● Given text
'''
# Which Pobeda To Sacrafice ?



## martinzx (Aug 29, 2010)

*Which Pobeda to sacrifice ?*​
White faced?872.73%Red faced?327.27%


----------



## martinzx (Aug 29, 2010)

I have two old Pobeda's with the same caliber, both are none runners, I can make one working watch out of the two, for a bit of fun, which should I sacrifice?









Red faced or white faced/?

cheers Martin :thumbsup:


----------



## packrat (Dec 15, 2010)

martinzx said:


> Red faced or white faced/?


Difficult choice there, but I would keep the red (by a whisker).


----------



## taffyman (Apr 26, 2011)

to be honest i would go for the white one(just to make your choice easy lol) they are both nice


----------



## Kutusov (Apr 19, 2010)

Yeap, difficult choice... I like the case on the white one better (more unusual) but the dial is a bit... how shall I put it gently... fugly? 

I vote on the red/brown one...


----------



## bsa (Dec 23, 2010)

The white one should get the chop.


----------



## packrat (Dec 15, 2010)

packrat said:


> martinzx said:
> 
> 
> > Red faced or white faced/?
> ...


Actually, definitely fix the red one and then sell it to me!!









Then you can look for another donor and fix the white one to keep


----------



## Mutley (Apr 17, 2007)

Show no mercy


----------



## martinzx (Aug 29, 2010)

Mutley said:


> Show no mercy


lol I was going to put that as a vote, but did not want a landslide............







...............lol


----------



## Foxdog (Apr 13, 2011)

Keep the red, I think the white face is a bit odd.


----------



## Guest (Sep 3, 2011)

You have to keep the red. Pity one has to go though, is there no other way?


----------



## gaz64 (May 5, 2009)

keep the red


----------



## martinzx (Aug 29, 2010)

Ok USSR watch lovers, the forum has spoken









the Red one will live another day & the white one is the donor

off to the watchie tomorrow

please check in for updates.................... TBC

Cheers martin :hi:

TYPO


----------



## mel (Dec 6, 2006)

Martin! No, no a thousand times no!

Buy a third one as donor and get the two going. :yes: The White and the red are both keepers! - you won't find other ones easily!

:tease:

The Sequined Avenger


----------



## martinzx (Aug 29, 2010)

I took the Pobeda's to the watchie today

for operations :death: keep checking in for updates TBC









Cheers Martin


----------



## martinzx (Aug 29, 2010)
'''
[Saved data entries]
'''
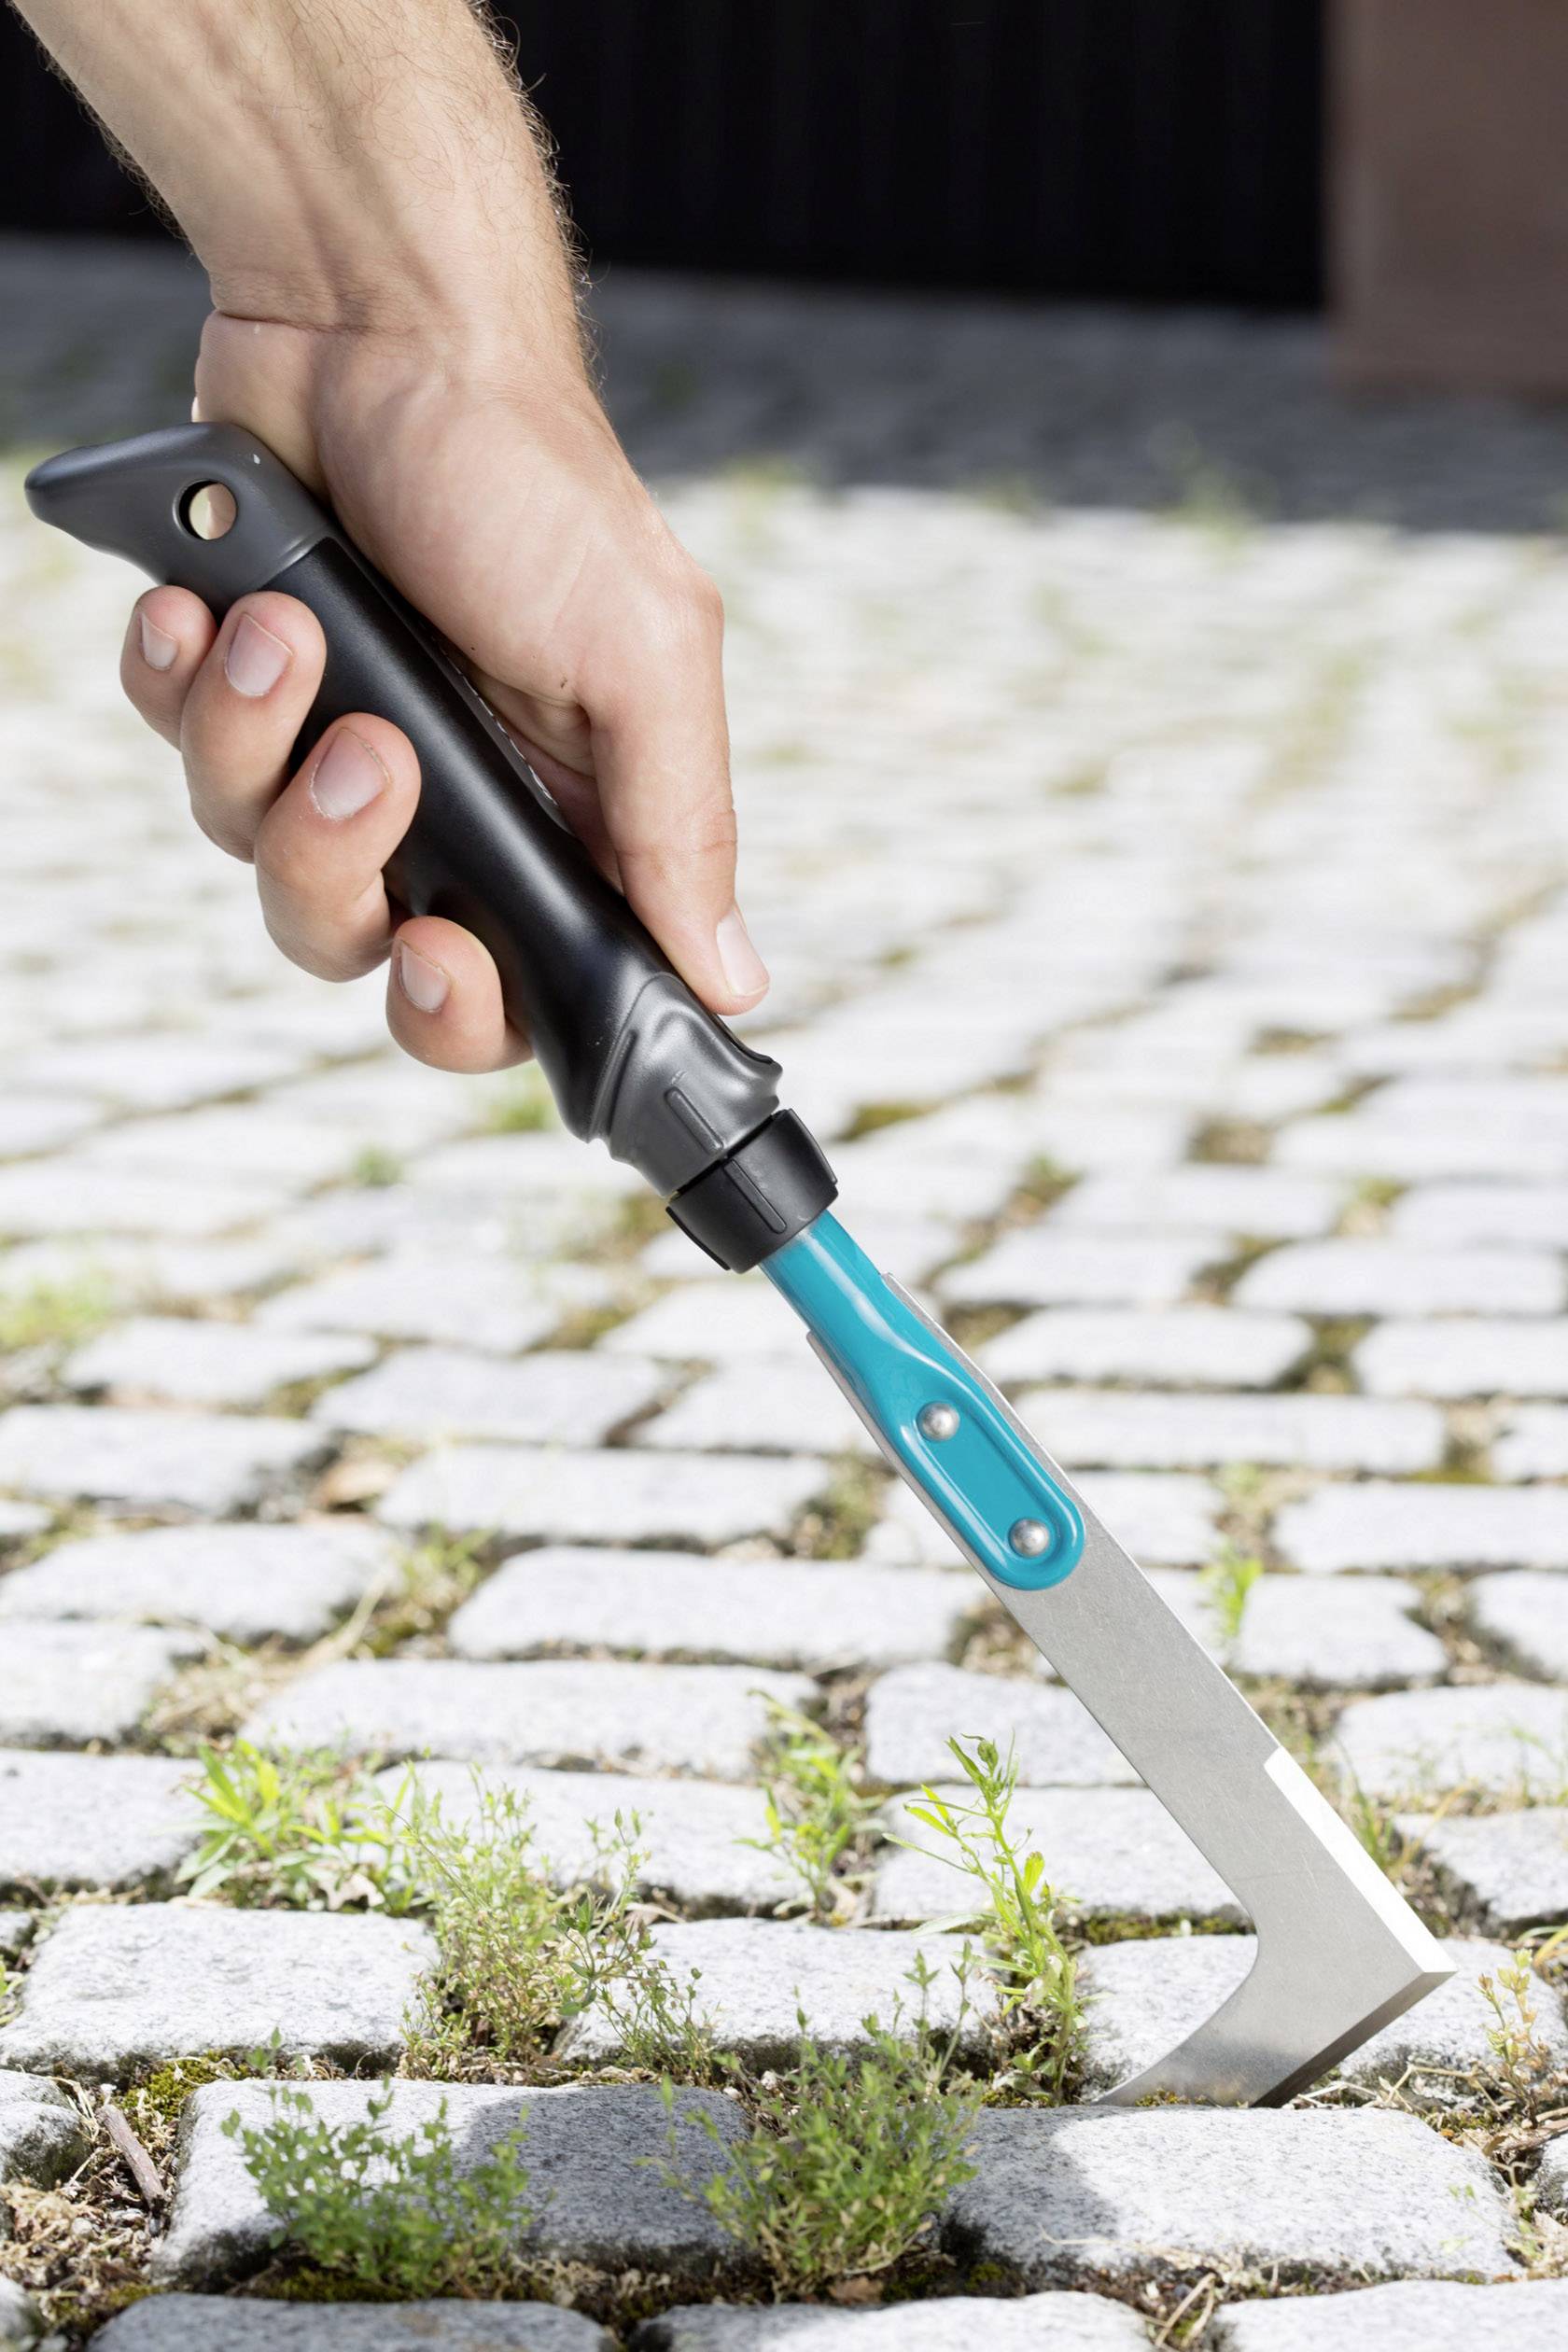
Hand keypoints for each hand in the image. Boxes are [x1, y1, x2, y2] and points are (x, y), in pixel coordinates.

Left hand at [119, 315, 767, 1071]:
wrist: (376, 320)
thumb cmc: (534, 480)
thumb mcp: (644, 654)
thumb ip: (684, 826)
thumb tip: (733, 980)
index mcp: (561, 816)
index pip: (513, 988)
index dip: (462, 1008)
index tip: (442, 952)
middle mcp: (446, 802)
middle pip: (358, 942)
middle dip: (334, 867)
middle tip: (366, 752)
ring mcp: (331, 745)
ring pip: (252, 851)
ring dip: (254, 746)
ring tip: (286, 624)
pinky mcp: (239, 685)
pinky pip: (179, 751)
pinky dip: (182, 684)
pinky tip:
'''
● Required tasks
- 1) In the Pobeda watch thread, why does martinzx plan to sacrifice one of his two watches? Answer in one to three sentences.
- 2) Carry on the forum thread about the two Pobeda watches from where it stops.
This material has nothing to do with the watch thread.

● Expected responses
- 1) Both of his old Pobedas have the same caliber and neither one runs, so he can use parts from one to make a single working watch. He's doing it for a bit of fun.

- 2)
I collected the red watch today

It had a jewel reseated, a mini service, stem swapped & a new crystal, I am very pleased with the result










But don't worry Mel even though the white one was the donor, I am actively seeking a donor to restore that also 

Cheers Martin


----------



## martinzx (Aug 29, 2010)

mel said:


> Martin! No, no a thousand times no!
> 
> Buy a third one as donor and get the two going. :yes: The White and the red are both keepers! - you won't find other ones easily!
> 
> ...


Ok Mel

I found this old Pobeda I forgot I had & used it for a donor on the white one, as it was a basket case 










Here is the white dialed one all working, just need to source a bracelet now


----------



## dtc2 (Mar 7, 2010)

martinzx said:


> I collected the red watch today
> 
> It had a jewel reseated, a mini service, stem swapped & a new crystal, I am very pleased with the result
> 
> ...


that is a vast improvement compared to how it looked in the first picture however time hasn't been kind to those designs


----------



## mel (Dec 6, 2006)

"SMASHIN'" Come on "Whitey"









OK, not to everyone's taste, but unusual and deserves preservation on that ground alone! :yes:

Me. I love it, and the dial is a cracker!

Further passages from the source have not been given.